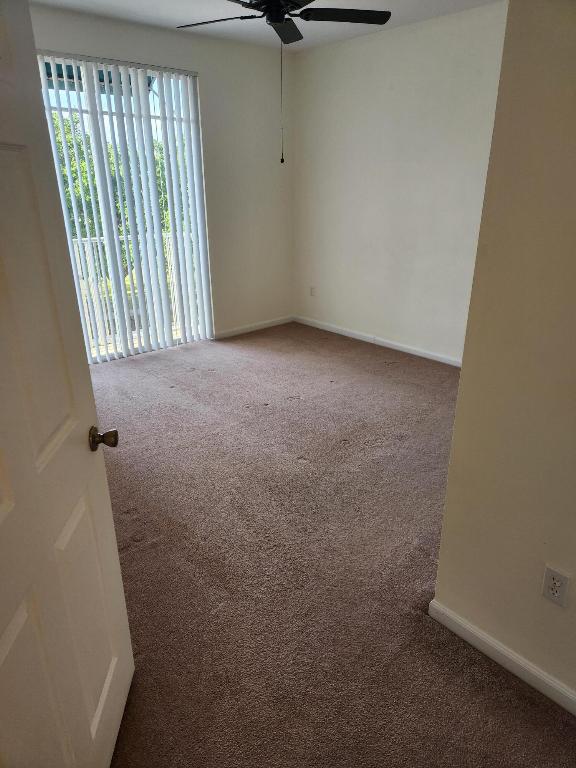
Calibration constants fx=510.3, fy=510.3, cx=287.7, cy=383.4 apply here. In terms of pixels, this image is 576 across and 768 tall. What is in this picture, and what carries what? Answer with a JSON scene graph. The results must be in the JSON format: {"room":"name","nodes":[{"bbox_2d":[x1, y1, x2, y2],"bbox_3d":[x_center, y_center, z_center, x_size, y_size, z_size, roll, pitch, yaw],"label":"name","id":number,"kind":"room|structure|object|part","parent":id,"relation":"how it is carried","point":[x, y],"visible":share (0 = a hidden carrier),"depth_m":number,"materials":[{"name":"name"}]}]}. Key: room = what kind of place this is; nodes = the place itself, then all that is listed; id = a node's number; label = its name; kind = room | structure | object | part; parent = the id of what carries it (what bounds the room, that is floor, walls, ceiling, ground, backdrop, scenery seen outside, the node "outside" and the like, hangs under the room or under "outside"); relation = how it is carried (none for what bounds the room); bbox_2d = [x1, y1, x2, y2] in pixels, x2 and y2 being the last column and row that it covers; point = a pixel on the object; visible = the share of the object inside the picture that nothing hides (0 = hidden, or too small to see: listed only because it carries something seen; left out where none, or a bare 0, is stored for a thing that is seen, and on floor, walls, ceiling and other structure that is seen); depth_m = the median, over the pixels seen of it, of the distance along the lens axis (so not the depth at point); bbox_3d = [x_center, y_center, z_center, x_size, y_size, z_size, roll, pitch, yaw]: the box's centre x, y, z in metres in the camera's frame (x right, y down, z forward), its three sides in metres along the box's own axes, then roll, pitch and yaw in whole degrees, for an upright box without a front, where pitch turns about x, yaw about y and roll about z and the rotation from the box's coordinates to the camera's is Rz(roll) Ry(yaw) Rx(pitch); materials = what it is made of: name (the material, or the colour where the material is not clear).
{"room":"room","nodes":[
{"label":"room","id":0,"kind":"room"},
{"bbox_2d":[29,2,294,349],"bbox_3d":[-1.404,-1.509,4.355,4.004,2.708,0.157,-18,28,-38],"label":"back wall","id":1,"kind":"structure","parent":0,"point":[179,37],"depth_m":4.92,"materials":[{"name":"paint"}]},
{"bbox_2d":[38,53,212,361],"bbox_3d":[-1.487,-1.387,4.426,1.688,2.405,0.101,-18,28,-38],"label":"sliding glass door","id":2,"kind":"structure","parent":1,"relation":"in","point":[192,99],"depth_m":4.47,"materials":[{"name":"glass"}]},
{"bbox_2d":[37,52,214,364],"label":"vertical blinds","id":3,"kind":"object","parent":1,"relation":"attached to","point":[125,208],"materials":[{"name":"white plastic"}]},
{"bbox_2d":[213,315,293,338],"bbox_3d":[-0.389,-0.618,5.598,1.232,0.080,0.014,-18,28,-38],"label":"baseboard","id":4,"kind":"structure","parent":1,"relation":"attached to","point":[241,331],"depth_m":5.59,"materials":[{"name":"white paint"}]},
{"bbox_2d":[32,0,506,50],"bbox_3d":[0.124,-2.070,1.948,4.201,0.120,5.251,-18,28,-38],"label":"ceiling","id":5,"kind":"structure","parent":0,"point":[185,20],"depth_m":3.82,"materials":[{"name":"white paint"}]},
{"bbox_2d":[174,0,391,163],"bbox_3d":[-0.055,-1.847,2.955,1.240,1.056,1.236,-18,28,-38],"label":"ceiling fan","id":6,"kind":"object","parent":5,"relation":"hanging from","point":[382,12],"visible":0.99,"depth_m":2.90,"materials":[{"name":"black metal"}]},
{"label":"blade","id":7,"kind":"part","parent":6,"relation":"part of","materials":[{"name":"black"}]},
{"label":"motor housing","id":8,"kind":"part","parent":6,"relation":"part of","materials":[{"name":"black metal"}]},
{"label":"blade","id":9,"kind":"part","parent":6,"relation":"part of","materials":[{"name":"black"}]},
{"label":"blade","id":10,"kind":"part","parent":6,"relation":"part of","materials":[{"name":"black wood"}]},
{"bbox_2d":[88,324,575,767],"bbox_3d":[-0.014,0.657,2.718,4.620,0.107,5.825,-18,28,-38],"label":"carpet floor","id":11,"kind":"structure","parent":0,"point":[396,370],"depth_m":2.24,"materials":[{"name":"carpet"}]},
{"bbox_2d":[0,1,134,767],"bbox_3d":[-0.521,0.184,0.914,0.176,2.053,0.893,-1,22,-3],"label":"door","id":12,"kind":"structure","parent":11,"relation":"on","point":[2,510],"depth_m":1.07,"materials":[{"name":"white paint"}]},
{"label":"panel","id":13,"kind":"part","parent":12,"relation":"part of","materials":[{"name":"paint"}]},
{"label":"panel","id":14,"kind":"part","parent":12,"relation":"part of","materials":[{"name":"paint"}]},
{"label":"panel","id":15,"kind":"part","parent":12,"relation":"part of","materials":[{"name":"paint"}]},
{"bbox_3d":[-0.476,0.138,1.298,0.069,0.057,0.059,-1,22,-3],"label":"doorknob","id":16,"kind":"part","parent":12,"relation":"part of","materials":[{"name":"gold metal"}]},
{"bbox_2d":[292,1,507,363],"bbox_3d":[1.286,-1.508,4.301,0.154,2.705,3.770,-18,28,-38],"label":"right wall","id":17,"kind":"structure","parent":0,"point":[374,49],"depth_m":4.50,"materials":[{"name":"white paint"}]},
{"bbox_2d":[309,285,315,296],"bbox_3d":[0.268,-1.027,5.675,0.013,0.118,0.072,-18,28,-38],"label":"wall outlet","id":18,"kind":"object","parent":17,"relation":"attached to","point":[312,289],"visible":1,"depth_m":5.67,"materials":[{"name":"white plastic"}]},
{"bbox_2d":[294,316,461,366],"bbox_3d":[1.184,-0.309,4.799,0.014,0.083,3.545,-18,28,-38],"label":"baseboard","id":19,"kind":"structure","parent":17,"relation":"attached to","point":[397,344],"depth_m":5.04,"materials":[{"name":"white paint"}]},
{"bbox_2d":[431,0,575,707],"bbox_3d":[1.217,-0.075,0.873,0.131,2.599,1.949,-18,28,-38],"label":"right wall","id":20,"kind":"structure","parent":0,"point":[559,675],"depth_m":1.46,"materials":[{"name":"beige paint"}]},
{"bbox_2d":[428,600,575,715],"bbox_3d":[1.076,1.071,1.397,0.015,0.082,1.606,-18,28,-38],"label":"baseboard","id":21,"kind":"structure","parent":20,"relation":"attached to","point":[499,649],"depth_m":1.74,"materials":[{"name":"white paint"}]},
{"bbox_2d":[541,564,570,607],"bbox_3d":[0.808,0.613,1.542,0.008,0.117,0.071,-18,28,-38],"label":"wall outlet","id":22,"kind":"object","parent":20,"relation":"attached to","point":[553,597],"visible":0.98,"depth_m":1.54,"materials":[{"name":"white plastic"}]},
{"label":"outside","id":23,"kind":"structure","parent":0,"visible":0},
{"bbox_2d":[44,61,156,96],"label":"awning","id":24,"kind":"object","parent":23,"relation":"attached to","point":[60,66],"visible":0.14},
{"label":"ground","id":25,"kind":"structure","parent":23,"visible":0},
{"bbox_2d":[48,113,175,276],"bbox_3d":[-4.276,-3.212,11.813,5.539,6.034,3.825,-18,28,-38],"label":"tree","id":26,"kind":"object","parent":25,"relation":"on","point":[89,199],"visible":0.13,"depth_m":10.52,"materials":[{"name":"green plant"}]},
{"bbox_2d":[70,232,184,345],"bbox_3d":[-1.906,-1.013,5.374,3.030,1.084,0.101,-18,28,-38],"label":"balcony railing","id":27,"kind":"object","parent":25,"relation":"on","point":[168,246],"visible":0.27,"depth_m":5.49,"materials":[{"name":"white metal"}]}
]}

## Required action
Return every line above exactly, omitting images.

## Output for this exercise
Calibration constants fx=510.3, fy=510.3, cx=287.7, cy=383.4 apply here. In terms of pixels, this image is 576 across and 768 tall. What is in this picture, and what carries what? Answer with a JSON scene graph. The results must be in the JSON format: {"room":"name","nodes":[{"bbox_2d":[x1, y1, x2, y2],"bbox_3d":[x_center, y_center, z_center, x_size, y_size, z_size, roll, pitch, yaw],"label":"name","id":number,"kind":"room|structure|object|part","parent":id,"relation":"how it is carried","point":[x, y],"visible":share (0 = a hidden carrier),"depth_m":number,"materials":[{"name":"name"}]}]}. Key: room = what kind of place this is; nodes = the place itself, then all that is listed; id = a node's number; label = its name; kind = room | structure | object | part; parent = the id of what carries it (what bounds the room, that is floor, walls, ceiling, ground, backdrop, scenery seen outside, the node "outside" and the like, hangs under the room or under "outside"); relation = how it is carried (none for what bounds the room); bbox_2d = [x1, y1, x2, y2] in pixels, x2 and y2 being the last column and row that it covers; point = a pixel on the object; visible = the share of the object inside the picture that nothing hides (0 = hidden, or too small to see: listed only because it carries something seen; left out where none, or a bare 0, is stored for a thing that is seen, and on floor, walls, ceiling and other structure that is seen); depth_m = the median, over the pixels seen of it, of the distance along the lens axis (so not the depth at point); bbox_3d = [x_center, y_center, z_center, x_size, y_size, z_size, roll, pitch, yaw]: the box's centre x, y, z in metres in the camera's frame (x right, y down, z forward), its three sides in metres along the box's own axes, then roll, pitch and yaw in whole degrees, for an upright box without a front, where pitch turns about x, yaw about y and roll about z and the rotation from the box's coordinates to the camera's is Rz(roll) Ry(yaw) Rx(pitch); materials = what it is made of: name (the material, or the colour where the material is not clear).
{"room":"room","nodes":[
{"label":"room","id":0,"kind":"room"},
{"bbox_2d":[29,2,294,349],"bbox_3d":[-1.404,-1.509,4.355,4.004,2.708,0.157,-18,28,-38],"label":"back wall","id":1,"kind":"structure","parent":0,"point":[179,37],"depth_m":4.92,"materials":[{"name":"paint"}]},
{"bbox_2d":[38,53,212,361],"bbox_3d":[-1.487,-1.387,4.426,1.688,2.405,0.101,-18,28,-38],"label":"sliding glass door","id":2,"kind":"structure","parent":1,"relation":"in","point":[192,99],"depth_m":4.47,"materials":[{"name":"glass"}]},
{"bbox_2d":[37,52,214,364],"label":"vertical blinds","id":3,"kind":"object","parent":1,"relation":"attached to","point":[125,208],"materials":[{"name":"white plastic"}]},
{"bbox_2d":[213,315,293,338],"bbox_3d":[-0.389,-0.618,5.598,1.232,0.080,0.014,-18,28,-38],"label":"baseboard","id":4,"kind":"structure","parent":1,"relation":"attached to","point":[241,331],"depth_m":5.59,"materials":[{"name":"white paint"}]},
{"bbox_2d":[32,0,506,50],"bbox_3d":[0.124,-2.070,1.948,4.201,0.120,5.251,-18,28,-38],"label":"ceiling","id":5,"kind":"structure","parent":0,"point":[185,20],"depth_m":3.82,"materials":[{"name":"white paint"}]},
{"bbox_2d":[174,0,391,163],"bbox_3d":[-0.055,-1.847,2.955,1.240,1.056,1.236,-18,28,-38],"label":"ceiling fan","id":6,"kind":"object","parent":5,"relation":"hanging from","point":[382,12],"visible":0.99,"depth_m":2.90,"materials":[{"name":"black metal"}]},
{"label":"blade","id":7,"kind":"part","parent":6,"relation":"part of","materials":[{"name":"black"}]},
{"label":"motor housing","id":8,"kind":"part","parent":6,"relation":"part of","materials":[{"name":"black metal"}]},
{"label":"blade","id":9,"kind":"part","parent":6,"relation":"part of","materials":[{"name":"black"}]},
{"label":"blade","id":10,"kind":"part","parent":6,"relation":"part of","materials":[{"name":"black wood"}]},
{"bbox_2d":[88,324,575,767],"bbox_3d":[-0.014,0.657,2.718,4.620,0.107,5.825,-18,28,-38],"label":"carpet floor","id":11,"kind":"structure","parent":0,"point":[396,370],"depth_m":2.24,"materials":[{"name":"carpet"}]},
{"bbox_2d":[0,1,134,767],"bbox_3d":[-0.521,0.184,0.914,0.176,2.053,0.893,-1,22,-3],"label":"door","id":12,"kind":"structure","parent":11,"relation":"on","point":[2,510],"depth_m":1.07,"materials":[{"name":"white paint"}]},
{"label":"panel","id":13,"kind":"part","parent":12,"relation":"part of","materials":[{"name":"paint"}]},
{"label":"panel","id":14,"kind":"part","parent":12,"relation":"part of","materials":[{"name":"paint"}]},
{"label":"panel","id":15,"kind":"part","parent":12,"relation":"part of","materials":[{"name":"paint"}]},
{"bbox_3d":[-0.476,0.138,1.298,0.069,0.057,0.059,-1,22,-3],"label":"doorknob","id":16,"kind":"part","parent":12,"relation":"part of","materials":[{"name":"gold metal"}]},
{"bbox_2d":[292,1,507,363],"bbox_3d":[1.286,-1.508,4.301,0.154,2.705,3.770,-18,28,-38],"label":"right wall","id":17,"kind":"structure","parent":0,"point":[374,49],"depth_m":4.50,"materials":[{"name":"white paint"}]},
{"bbox_2d":[309,285,315,296],"bbox_3d":[0.268,-1.027,5.675,0.013,0.118,0.072,-18,28,-38],"label":"wall outlet","id":18,"kind":"object","parent":17,"relation":"attached to","point":[312,289],"visible":1,"depth_m":5.67,"materials":[{"name":"white plastic"}]},
{"bbox_2d":[294,316,461,366],"bbox_3d":[1.184,-0.309,4.799,0.014,0.083,3.545,-18,28,-38],"label":"baseboard","id":19,"kind":"structure","parent":17,"relation":"attached to","point":[397,344],"depth_m":5.04,"materials":[{"name":"white paint"}]},
{"bbox_2d":[431,0,575,707],"bbox_3d":[1.217,-0.075,0.873,0.131,2.599,1.949,-18,28,-38],"label":"right wall","id":20,"kind":"structure","parent":0,"point":[559,675],"depth_m":1.46,"materials":[{"name":"beige paint"}]},
{"bbox_2d":[428,600,575,715],"bbox_3d":[1.076,1.071,1.397,0.015,0.082,1.606,-18,28,-38],"label":"baseboard","id":21,"kind":"structure","parent":20,"relation":"attached to","point":[499,649],"depth_m":1.74,"materials":[{"name":"white paint"}]},
{"bbox_2d":[541,564,570,607],"bbox_3d":[0.808,0.613,1.542,0.008,0.117,0.071,-18,28,-38],"label":"wall outlet","id":22,"kind":"object","parent":20,"relation":"attached to","point":[553,597],"visible":0.98,"depth_m":1.54,"materials":[{"name":"white plastic"}]},
{"label":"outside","id":23,"kind":"structure","parent":0,"visible":0},
{"bbox_2d":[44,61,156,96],"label":"awning","id":24,"kind":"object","parent":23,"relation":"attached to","point":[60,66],"visible":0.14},
{"label":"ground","id":25,"kind":"structure","parent":23,"visible":0},
{"bbox_2d":[48,113,175,276],"bbox_3d":[-4.276,-3.212,11.813,5.539,6.034,3.825,-18,28,-38],"label":"tree","id":26,"kind":"object","parent":25,"relation":"on","point":[89,199],"visible":0.13,"depth_m":10.52,"materials":[{"name":"green plant"}]},
{"bbox_2d":[70,232,184,345],"bbox_3d":[-1.906,-1.013,5.374,3.030,1.084,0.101,-18,28,-38],"label":"balcony railing","id":27,"kind":"object","parent":25,"relation":"on","point":[168,246],"visible":0.27,"depth_m":5.49,"materials":[{"name":"white metal"}]}
]}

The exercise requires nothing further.